Je vous renvoie la lettre de votre ami, qui me paraît faire peu de cas de l’arithmétique. Je vous supplie, monsieur, de vouloir bien envoyer le mémoire Calas à M. Debrus, quand vous l’aurez lu.

Vous savez que l’affaire ne sera rapportée que le 8 février. Je ne dormirai point la nuit du 7 au 8.

Mon Dieu, que d’abominations !

Je prends la liberté de vous embrasser de tout mon cœur.


5132. — À M. BERTRAND.
Au château de Ferney, 9 janvier.

Votre Dictionnaire[2] doit faire fortune, mon cher philosophe : il est neuf, il est utile, et il me paraît très-bien fait. Je crois qu’il faudra dorénavant tout mettre en dictionnaires. La vie est trop courte pour lire de suite tant de gros livres. Malheur aux longues dissertations ! Un dictionnaire vous met sous la main, et dans le moment, la chose dont vous avez besoin. Ils sont utiles surtout aux personnes déjà instruites qui cherchent à se rappeler ce qu’elles ont su.

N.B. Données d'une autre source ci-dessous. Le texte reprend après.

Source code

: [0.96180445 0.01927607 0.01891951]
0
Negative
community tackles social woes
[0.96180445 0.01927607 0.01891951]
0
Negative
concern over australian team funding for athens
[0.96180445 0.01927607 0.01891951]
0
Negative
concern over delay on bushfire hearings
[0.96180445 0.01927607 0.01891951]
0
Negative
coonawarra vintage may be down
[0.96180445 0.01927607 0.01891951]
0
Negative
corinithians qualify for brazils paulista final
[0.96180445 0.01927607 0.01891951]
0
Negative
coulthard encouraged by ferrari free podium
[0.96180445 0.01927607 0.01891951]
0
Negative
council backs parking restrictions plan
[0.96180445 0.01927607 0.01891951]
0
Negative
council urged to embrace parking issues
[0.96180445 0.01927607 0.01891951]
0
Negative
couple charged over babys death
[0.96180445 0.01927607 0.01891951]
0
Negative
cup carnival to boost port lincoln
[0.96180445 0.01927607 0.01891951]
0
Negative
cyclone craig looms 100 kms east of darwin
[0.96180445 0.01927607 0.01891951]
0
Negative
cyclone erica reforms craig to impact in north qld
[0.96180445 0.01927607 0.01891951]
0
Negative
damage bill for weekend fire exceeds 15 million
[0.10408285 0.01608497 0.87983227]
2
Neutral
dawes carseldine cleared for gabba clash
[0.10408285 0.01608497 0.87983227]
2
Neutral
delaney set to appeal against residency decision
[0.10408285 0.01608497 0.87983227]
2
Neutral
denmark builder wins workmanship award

Je vous suis infiniment obligé de votre très-bon livre. Vous pouvez ajouter dans une seconde édition, à l’article Fer, que tous ceux qui ont voulu entreprendre des fabriques de fer fondu avec M. de Réaumur se sont ruinés. Dès qu’il était instruit d’une découverte faite dans les pays étrangers, il l’inventait sur-le-champ. Il avait même inventé jusqu’à la porcelaine. Il faut avouer d’ailleurs que c’était un fort bon observateur.

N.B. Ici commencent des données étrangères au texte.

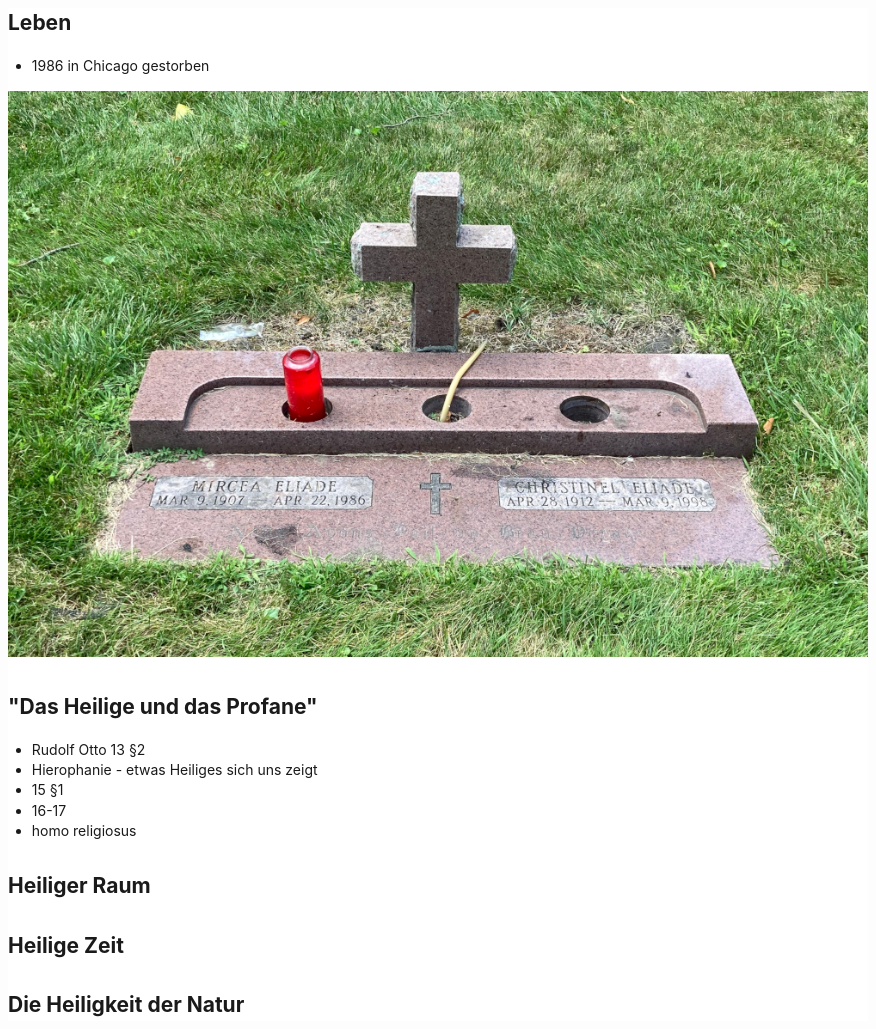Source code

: ## Leben

- 1986 in Chicago gestorben

![](../assets/img/eliade-grave.jpg)

## "Das Heilige und das Profane"

- Rudolf Otto 13 §2
- Hierophanie - etwas Heiliges sich uns zeigt
- 15 §1
- 16-17
- homo religiosus

## Heiliger Raum


## Heilige Zeit


## Die Heiligkeit der Natur
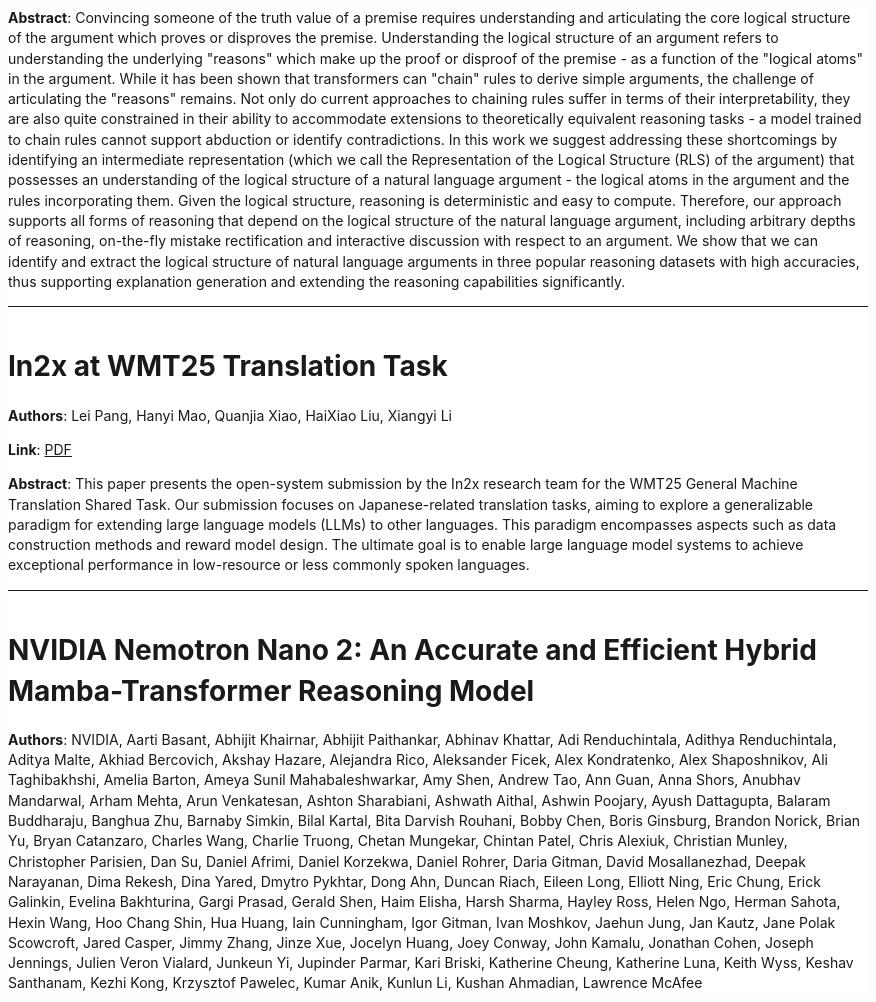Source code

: **Abstract**: Convincing someone of the truth value of a premise requires understanding and articulating the core logical structure of the argument which proves or disproves the premise. Understanding the logical structure of an argument refers to understanding the underlying "reasons" which make up the proof or disproof of the premise - as a function of the "logical atoms" in the argument. While it has been shown that transformers can "chain" rules to derive simple arguments, the challenge of articulating the "reasons" remains. Not only do current approaches to chaining rules suffer in terms of their interpretability, they are also quite constrained in their ability to accommodate extensions to theoretically equivalent reasoning tasks - a model trained to chain rules cannot support abduction or identify contradictions. In this work we suggest addressing these shortcomings by identifying an intermediate representation (which we call the Representation of the Logical Structure (RLS) of the argument) that possesses an understanding of the logical structure of a natural language argument - the logical atoms in the argument and the rules incorporating them. Given the logical structure, reasoning is deterministic and easy to compute. Therefore, our approach supports all forms of reasoning that depend on the logical structure of the natural language argument, including arbitrary depths of reasoning, on-the-fly mistake rectification and interactive discussion with respect to an argument. We show that we can identify and extract the logical structure of natural language arguments in three popular reasoning datasets with high accuracies, thus supporting explanation generation and extending the reasoning capabilities significantly. 

---
# In2x at WMT25 Translation Task 

**Authors**: Lei Pang, Hanyi Mao, Quanjia Xiao, HaiXiao Liu, Xiangyi Li  

**Link**: [PDF](https://arxiv.org/pdf/2508.14472)  

**Abstract**: This paper presents the open-system submission by the In2x research team for the WMT25 General Machine Translation Shared Task. Our submission focuses on Japanese-related translation tasks, aiming to explore a generalizable paradigm for extending large language models (LLMs) to other languages. This paradigm encompasses aspects such as data construction methods and reward model design. The ultimate goal is to enable large language model systems to achieve exceptional performance in low-resource or less commonly spoken languages. 

---
# NVIDIA Nemotron Nano 2: An Accurate and Efficient Hybrid Mamba-Transformer Reasoning Model 

**Authors**: NVIDIA, Aarti Basant, Abhijit Khairnar, Abhijit Paithankar, Abhinav Khattar, Adi Renduchintala, Adithya Renduchintala, Aditya Malte, Akhiad Bercovich, Akshay Hazare, Alejandra Rico, Aleksander Ficek, Alex Kondratenko, Alex Shaposhnikov, Ali Taghibakhshi, Amelia Barton, Ameya Sunil Mahabaleshwarkar, Amy Shen, Andrew Tao, Ann Guan, Anna Shors, Anubhav Mandarwal, Arham Mehta, Arun Venkatesan, Ashton Sharabiani, Ashwath Aithal, Ashwin Poojary, Ayush Dattagupta, Balaram Buddharaju, Banghua Zhu, Barnaby Simkin, Bilal Kartal, Bita Darvish Rouhani, Bobby Chen, Boris Ginsburg, Brandon Norick, Brian Yu, Bryan Catanzaro, Charles Wang, Charlie Truong, Chetan Mungekar, Chintan Patel, Chris Alexiuk, Christian Munley, Christopher Parisien, Dan Su, Daniel Afrimi, Daniel Korzekwa, Daniel Rohrer, Daria Gitman, David Mosallanezhad, Deepak Narayanan, Dima Rekesh, Dina Yared, Dmytro Pykhtar, Dong Ahn, Duncan Riach, Eileen Long, Elliott Ning, Eric Chung, Erick Galinkin, Evelina Bakhturina, Gargi Prasad, Gerald Shen, Haim Elisha, Harsh Sharma, Hayley Ross, Helen Ngo, Herman Sahota, Hexin Wang, Hoo Chang Shin, Hua Huang, Iain Cunningham, Igor Gitman, Ivan Moshkov, Jaehun Jung, Jan Kautz, Jane Polak Scowcroft, Jared Casper, Jimmy Zhang, Jinze Xue, Jocelyn Huang, Joey Conway, John Kamalu, Jonathan Cohen, Joseph Jennings, Julien Veron Vialard, Junkeun Yi, Jupinder Parmar, Kari Briski, Katherine Cheung, Katherine Luna, Keith Wyss, Keshav Santhanam, Kezhi Kong, Krzysztof Pawelec, Kumar Anik, Kunlun Li, Kushan Ahmadian, Lawrence McAfee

  1. « Voltaire m’écrit que quand on lit les horreurs que le fanatisme a produites, on serait tenté de se débaptiser ; je lui réponds qu’il serait bien mieux de se déshumaniser, car les livres des fondateurs (de l’Église chrétienne) ne respirent que charité, et c’est à l’homme plus qu’au chrétien qu’il faut reprocher les maux dont la religion ne fut jamais que le prétexte. » (Extrait d’une lettre inédite de Moultou.)
  2. Dictionnaire universel des fossiles propres et des fossiles accidentels ; 1763, deux volumes in-8o. Un article de Voltaire sur cet ouvrage fut inséré dans la Gazette littéraire du 18 avril 1764 ; voyez cet article, tome XXV, page 166.